Remake du Scarface de Howard Hawks (1933), le film de Brian De Palma sort en décembre 1983 aux États-Unis et divise la critique en raison de sa violence et de son langage cru. Écrit par Oliver Stone, le scénario voit le criminel cubain Tony Montana (Al Pacino) débarquer en Floride à la suite d’une amnistie générale. Pressé de réussir, il devient vite un baron de la drogue qui sème la mort autour de lui.
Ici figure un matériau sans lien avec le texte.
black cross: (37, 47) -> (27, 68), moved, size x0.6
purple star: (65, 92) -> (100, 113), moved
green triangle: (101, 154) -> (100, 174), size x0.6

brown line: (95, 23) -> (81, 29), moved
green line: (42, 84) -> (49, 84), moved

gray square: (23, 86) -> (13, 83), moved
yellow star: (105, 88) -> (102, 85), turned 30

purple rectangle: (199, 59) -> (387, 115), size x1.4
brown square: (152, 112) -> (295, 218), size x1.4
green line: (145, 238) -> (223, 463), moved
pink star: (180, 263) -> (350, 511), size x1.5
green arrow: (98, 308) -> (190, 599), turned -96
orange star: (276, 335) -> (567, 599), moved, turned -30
« Première incursion de De Palma dans le film de gangsters, Scarface montre la violence comme jamais auparavant : bien qu’étant excessive, baroque et d’une certaine façon jouissive, elle n’est pas déréalisée, comme elle le sera plus tard chez Tarantino », confie Nathan Réra, auteur du livre Outrages. De Daniel Lang à Brian De Palma (Rouge profond, 2021).
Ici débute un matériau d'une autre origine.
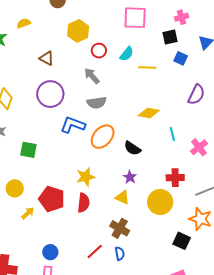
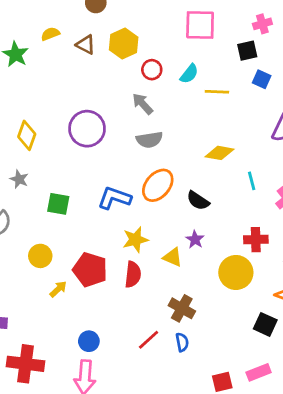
brown triangle: (47, 58) -> (86, 45), moved
blue L-shape: (73, 125) -> (114, 198), moved
yellow triangle: (122, 197) -> (173, 257), moved

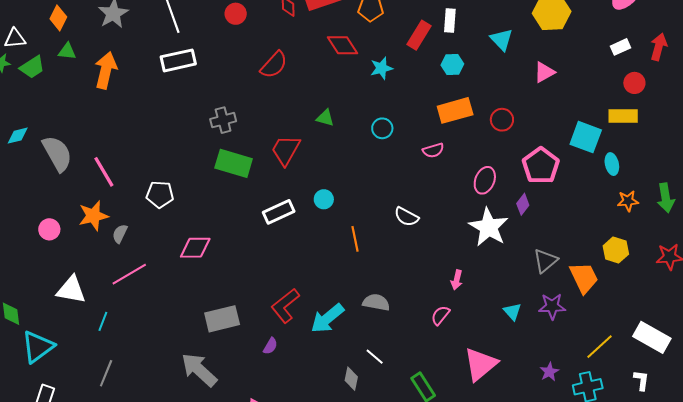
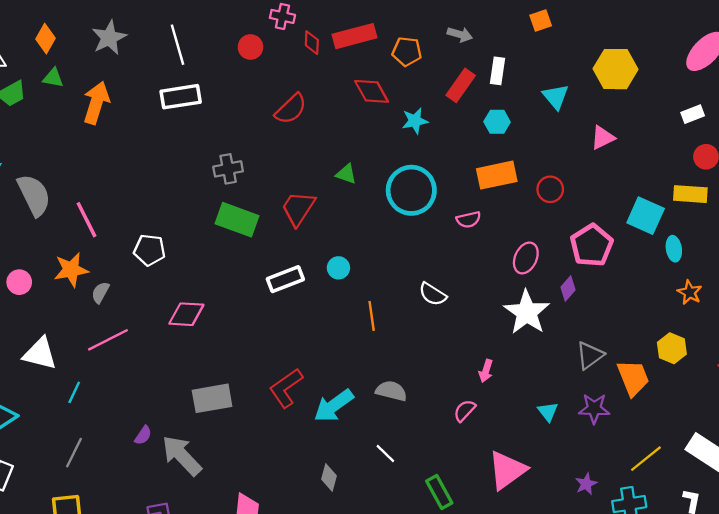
cyan circle: (382, 128) -> (411, 190), size x2.0
orange star: (628, 201) -> (690, 292), turned 30
purple semicircle: (270, 346) -> (143, 435), moved
gray diamond: (351, 379) -> (329, 478), moved

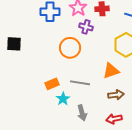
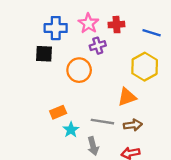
purple cross: (86, 27) -> (98, 46), turned -32
black square: (14, 44) -> (44, 54), moved
gray line: (80, 83) -> (102, 122), moved

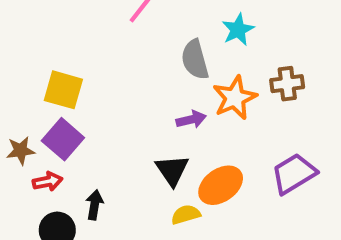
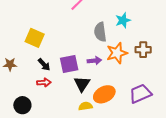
purple square: (63, 139) -> (69, 64), moved, turned 30
red arrow: (48, 181) -> (44, 82), moved
black arrow: (94, 205) -> (44, 64), moved, turned 120

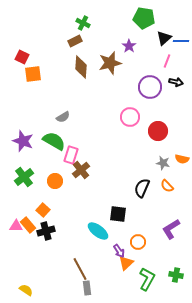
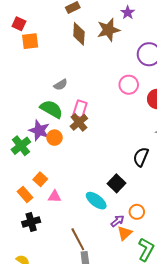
purple star: (23, 141) -> (39, 130), moved
pink rectangle: (71, 155) -> (80, 109), moved
brown cross: (81, 170) -> (79, 122), moved
orange circle: (55, 181) -> (54, 138), moved
black square: (118, 214) -> (117, 183), turned 36
pink triangle: (16, 226) -> (54, 197), moved
black cross: (46, 231) -> (31, 222), moved
purple arrow: (119, 251) -> (118, 221), turned -96

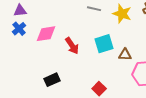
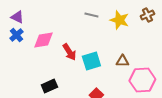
purple triangle: (20, 11) -> (17, 17), turned 32
cyan square: (104, 44) -> (91, 61), moved

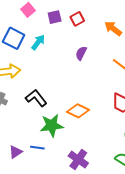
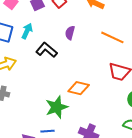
black L-shape: (36, 98) -> (47, 50), moved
De fait, Scarface s’ancre dans une réalité politique en débutant par de vraies images de l’arrivée en 1980 à Miami de cent vingt-cinq mille immigrants cubains parmi lesquels s’étaient glissés vingt-cinq mille criminels libérés par Fidel Castro. Toute la violence du film s’inscrit dans une même volonté de réalisme criminel. « Les grandes effusions de sang visent à donner la pleine mesure des méthodes des narcotrafiquants. » Si certains ont cru déceler là une fétichisation de la violence, c’est au contraire l’exhibition de la férocité nichée au sein du consumérisme débridé qui fit de Scarface un film en avance sur son temps.
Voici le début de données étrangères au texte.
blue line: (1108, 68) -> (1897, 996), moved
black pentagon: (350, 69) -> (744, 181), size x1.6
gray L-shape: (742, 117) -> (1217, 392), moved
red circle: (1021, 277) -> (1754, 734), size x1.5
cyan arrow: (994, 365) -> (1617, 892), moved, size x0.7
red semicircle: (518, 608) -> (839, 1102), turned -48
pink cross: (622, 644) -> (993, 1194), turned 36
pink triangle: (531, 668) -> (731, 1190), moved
« La séquence de la tronçonneuse reste un modèle de mise en scène avec son lent mouvement qui fait passer la caméra de l’intérieur à l’extérieur de la salle de bains, faisant se télescoper l’univers hédoniste de Miami Beach – la plage, le soleil, les filles en bikini – et la violence extrême. » Cette stupéfiante représentation de la brutalité criminelle fera aussi sensation dix ans plus tard dans L’Impasse, dans lequel De Palma retrouvait Al Pacino pour un film de gangsters mélancolique qui confirmait que la violence constitue, selon le cinéaste, une voie sans issue.